The third issue is the Strait of Hormuz. This will be the main achievement of the US-Iranian agreement, but it is an illusion: The strait was open on the eve of the war to unrestricted ship traffic.
The only thing that happened is that Iran proved it could close it, and in the future it may even again demand physical and economic control over it.

The fourth issue is Iranian money frozen around the world, up to $300 billion, as well as Iran's ability to resume oil exports without restrictions. On the eve of the war, Iran was under crippling sanctions that had driven its economy to an unprecedented low, with the local currency already nearing 2 million rials to the dollar.
Tehran is now expected to gradually receive funds and export oil, breathing life into its economy. This will reduce the internal threat to the regime, and it will increase the external threat because the regime will have much more money for military buildup.

And, as noted, there are two additional secondary issues. One concerns the missile project. Israel demanded restrictions on Iran's ability to manufacture and acquire missiles, and was disappointed in this regard.
The second concerns the funding of proxy organizations, which also will not be included in the agreement. Worse still: Iran managed to tie Hezbollah and Lebanon to its own case, and to limit the Israel Defense Forces' freedom of action near northern Israel. Here too, Israel is weaker and more constrained today than it was on the eve of the war.
Trump and the American interest
Various figures around the government criticized Trump and claimed he had disappointed Israel. Some even used different variations of the Hebrew root meaning betrayal. The remarks were not made openly, since the US is essential to Israel, and Trump is essential to Netanyahu, but it must be admitted that they contain no small measure of hypocrisy. Trump went along with Israel's whims in the various fronts until he understood that they were futile or ran counter to his country's interests.
That happened in Gaza, with the freedom of action given to the IDF that did not produce a decisive victory, until Trump forced an agreement on the sides that returned the hostages to Israel and stopped the war. It also happened regarding Israel's military freedom of action in Syria, and it is happening now in Iran, and by implication in Lebanon. As his deputy, JD Vance, said: "Israel may like that, they may not like that, but fundamentally, we think this is in the best interest of the United States of America."

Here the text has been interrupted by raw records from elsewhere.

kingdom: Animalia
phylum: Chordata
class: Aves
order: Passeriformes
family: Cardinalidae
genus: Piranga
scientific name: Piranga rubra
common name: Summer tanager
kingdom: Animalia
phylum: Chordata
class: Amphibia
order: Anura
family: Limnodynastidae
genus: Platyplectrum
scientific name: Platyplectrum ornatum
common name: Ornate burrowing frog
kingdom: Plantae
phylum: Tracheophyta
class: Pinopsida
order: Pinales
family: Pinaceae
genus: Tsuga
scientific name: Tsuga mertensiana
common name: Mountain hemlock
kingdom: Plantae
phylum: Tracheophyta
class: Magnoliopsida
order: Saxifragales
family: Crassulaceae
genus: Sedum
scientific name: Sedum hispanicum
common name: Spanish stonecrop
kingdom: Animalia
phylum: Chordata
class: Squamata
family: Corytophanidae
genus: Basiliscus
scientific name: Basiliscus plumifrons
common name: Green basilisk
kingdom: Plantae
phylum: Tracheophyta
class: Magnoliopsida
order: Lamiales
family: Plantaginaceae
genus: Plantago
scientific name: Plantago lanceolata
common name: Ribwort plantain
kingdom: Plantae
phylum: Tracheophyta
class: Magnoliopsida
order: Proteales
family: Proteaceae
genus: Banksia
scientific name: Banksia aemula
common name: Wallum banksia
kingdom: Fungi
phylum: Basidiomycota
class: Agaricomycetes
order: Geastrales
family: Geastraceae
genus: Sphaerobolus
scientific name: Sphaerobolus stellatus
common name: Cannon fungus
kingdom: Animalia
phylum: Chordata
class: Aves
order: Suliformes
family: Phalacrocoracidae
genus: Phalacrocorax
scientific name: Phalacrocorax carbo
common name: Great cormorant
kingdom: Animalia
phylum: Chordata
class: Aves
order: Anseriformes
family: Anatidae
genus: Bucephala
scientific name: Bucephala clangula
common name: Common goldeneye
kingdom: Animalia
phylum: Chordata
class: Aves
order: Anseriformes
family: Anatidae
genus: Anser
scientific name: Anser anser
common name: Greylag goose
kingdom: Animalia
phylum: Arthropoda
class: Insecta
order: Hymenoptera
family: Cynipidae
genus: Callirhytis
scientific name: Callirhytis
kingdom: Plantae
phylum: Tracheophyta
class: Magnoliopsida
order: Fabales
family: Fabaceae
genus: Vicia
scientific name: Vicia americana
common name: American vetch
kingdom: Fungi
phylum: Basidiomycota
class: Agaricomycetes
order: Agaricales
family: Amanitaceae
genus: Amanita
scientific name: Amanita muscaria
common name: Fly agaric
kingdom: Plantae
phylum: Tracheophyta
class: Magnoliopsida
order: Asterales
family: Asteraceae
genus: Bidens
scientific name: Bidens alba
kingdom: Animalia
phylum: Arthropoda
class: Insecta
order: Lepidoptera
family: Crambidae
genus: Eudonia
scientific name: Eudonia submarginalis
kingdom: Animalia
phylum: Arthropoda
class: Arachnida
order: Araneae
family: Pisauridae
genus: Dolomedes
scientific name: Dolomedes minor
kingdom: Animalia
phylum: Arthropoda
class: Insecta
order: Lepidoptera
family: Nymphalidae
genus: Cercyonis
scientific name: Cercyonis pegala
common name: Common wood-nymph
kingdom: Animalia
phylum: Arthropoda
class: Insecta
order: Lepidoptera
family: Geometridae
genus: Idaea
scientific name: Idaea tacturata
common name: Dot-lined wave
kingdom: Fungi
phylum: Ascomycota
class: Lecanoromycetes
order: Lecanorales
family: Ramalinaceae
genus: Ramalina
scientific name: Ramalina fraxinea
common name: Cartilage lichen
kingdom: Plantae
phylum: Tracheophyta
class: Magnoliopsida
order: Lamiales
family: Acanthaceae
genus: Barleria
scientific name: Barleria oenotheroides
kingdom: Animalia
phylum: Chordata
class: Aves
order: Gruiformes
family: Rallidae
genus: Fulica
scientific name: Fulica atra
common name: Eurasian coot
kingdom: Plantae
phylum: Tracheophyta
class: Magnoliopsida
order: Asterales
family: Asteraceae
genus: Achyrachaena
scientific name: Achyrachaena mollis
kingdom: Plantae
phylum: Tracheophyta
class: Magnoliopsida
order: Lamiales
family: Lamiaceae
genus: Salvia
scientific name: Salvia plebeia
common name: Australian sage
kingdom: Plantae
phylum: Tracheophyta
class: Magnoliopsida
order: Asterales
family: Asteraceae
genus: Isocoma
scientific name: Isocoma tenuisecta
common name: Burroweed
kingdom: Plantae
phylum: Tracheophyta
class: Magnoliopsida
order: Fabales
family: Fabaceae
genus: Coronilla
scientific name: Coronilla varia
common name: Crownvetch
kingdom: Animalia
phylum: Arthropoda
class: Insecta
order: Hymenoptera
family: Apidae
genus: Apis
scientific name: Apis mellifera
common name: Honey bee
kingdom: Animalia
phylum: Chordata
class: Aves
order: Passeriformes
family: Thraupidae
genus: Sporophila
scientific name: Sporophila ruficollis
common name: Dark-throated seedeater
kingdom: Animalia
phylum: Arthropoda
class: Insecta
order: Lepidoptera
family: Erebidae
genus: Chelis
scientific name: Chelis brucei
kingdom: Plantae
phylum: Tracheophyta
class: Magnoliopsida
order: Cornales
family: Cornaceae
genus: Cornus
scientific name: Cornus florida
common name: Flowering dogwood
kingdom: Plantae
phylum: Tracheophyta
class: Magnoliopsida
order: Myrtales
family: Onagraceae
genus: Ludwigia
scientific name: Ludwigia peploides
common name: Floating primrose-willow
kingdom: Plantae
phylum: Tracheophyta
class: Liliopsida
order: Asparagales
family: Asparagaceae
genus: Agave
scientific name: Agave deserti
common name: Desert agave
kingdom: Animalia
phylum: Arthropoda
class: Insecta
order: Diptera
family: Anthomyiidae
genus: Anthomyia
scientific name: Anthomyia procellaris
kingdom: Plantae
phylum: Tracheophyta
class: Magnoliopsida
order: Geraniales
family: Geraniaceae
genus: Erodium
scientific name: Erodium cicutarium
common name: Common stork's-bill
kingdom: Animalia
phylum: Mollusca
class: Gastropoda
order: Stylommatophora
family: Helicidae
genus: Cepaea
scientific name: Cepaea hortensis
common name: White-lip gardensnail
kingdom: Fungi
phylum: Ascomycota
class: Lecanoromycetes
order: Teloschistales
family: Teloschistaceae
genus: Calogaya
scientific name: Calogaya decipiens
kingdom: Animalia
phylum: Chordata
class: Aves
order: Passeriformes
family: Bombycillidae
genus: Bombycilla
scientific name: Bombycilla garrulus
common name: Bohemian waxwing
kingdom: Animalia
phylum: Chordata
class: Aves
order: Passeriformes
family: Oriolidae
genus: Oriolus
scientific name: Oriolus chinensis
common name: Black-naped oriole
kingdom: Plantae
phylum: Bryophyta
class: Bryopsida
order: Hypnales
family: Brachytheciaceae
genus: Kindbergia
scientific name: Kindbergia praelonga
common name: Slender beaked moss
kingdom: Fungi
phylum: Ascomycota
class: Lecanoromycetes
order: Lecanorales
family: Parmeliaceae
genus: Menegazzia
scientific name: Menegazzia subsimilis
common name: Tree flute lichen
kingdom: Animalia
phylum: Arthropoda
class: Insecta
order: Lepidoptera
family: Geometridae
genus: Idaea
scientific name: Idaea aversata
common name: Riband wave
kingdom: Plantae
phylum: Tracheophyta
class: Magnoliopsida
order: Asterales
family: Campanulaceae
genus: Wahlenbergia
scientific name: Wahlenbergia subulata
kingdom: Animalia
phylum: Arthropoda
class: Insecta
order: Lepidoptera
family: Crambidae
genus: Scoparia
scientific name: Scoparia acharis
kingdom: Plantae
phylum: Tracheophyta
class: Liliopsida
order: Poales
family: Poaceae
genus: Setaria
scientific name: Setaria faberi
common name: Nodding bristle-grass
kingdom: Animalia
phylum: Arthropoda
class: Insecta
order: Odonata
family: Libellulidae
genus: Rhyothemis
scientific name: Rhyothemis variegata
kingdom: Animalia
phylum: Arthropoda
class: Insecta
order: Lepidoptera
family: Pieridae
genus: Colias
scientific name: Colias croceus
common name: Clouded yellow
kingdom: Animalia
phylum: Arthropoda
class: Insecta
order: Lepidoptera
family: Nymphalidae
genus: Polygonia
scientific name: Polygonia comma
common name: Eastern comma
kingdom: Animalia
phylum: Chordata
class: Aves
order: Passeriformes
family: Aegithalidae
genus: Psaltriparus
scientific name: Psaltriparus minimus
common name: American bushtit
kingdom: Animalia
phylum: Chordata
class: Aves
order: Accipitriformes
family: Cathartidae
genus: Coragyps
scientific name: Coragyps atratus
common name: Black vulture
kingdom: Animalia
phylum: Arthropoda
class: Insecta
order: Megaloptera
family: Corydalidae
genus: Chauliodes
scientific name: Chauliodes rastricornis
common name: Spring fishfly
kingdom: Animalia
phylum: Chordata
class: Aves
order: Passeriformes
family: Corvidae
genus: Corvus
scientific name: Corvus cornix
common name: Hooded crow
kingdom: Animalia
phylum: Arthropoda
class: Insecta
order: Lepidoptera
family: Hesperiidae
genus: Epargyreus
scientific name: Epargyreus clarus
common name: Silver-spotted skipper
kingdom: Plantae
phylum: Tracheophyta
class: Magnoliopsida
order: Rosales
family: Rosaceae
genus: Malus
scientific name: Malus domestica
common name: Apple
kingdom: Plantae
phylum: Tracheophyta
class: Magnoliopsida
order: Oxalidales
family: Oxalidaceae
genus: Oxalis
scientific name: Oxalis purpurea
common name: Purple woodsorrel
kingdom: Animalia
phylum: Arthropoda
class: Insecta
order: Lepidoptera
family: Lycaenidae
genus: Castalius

This state of affairs leaves Israel in a difficult strategic tangle. It is not only the growing disconnect from Washington, as the whole world sees and hears, but also the race by Iran's neighbors to engage with it. Until a few weeks ago, Jerusalem was fantasizing about expanding the Abraham Accords to Saudi Arabia, Qatar and Pakistan. Now the effort will be to preserve what already exists.
With the rift with many European countries widening in the background, including calls for boycotts in almost every possible field, Israel needs a clear strategic plan, certainly when northern Israel is under fire, and the government's declarations about freedom of action against Hezbollah are proving hollow.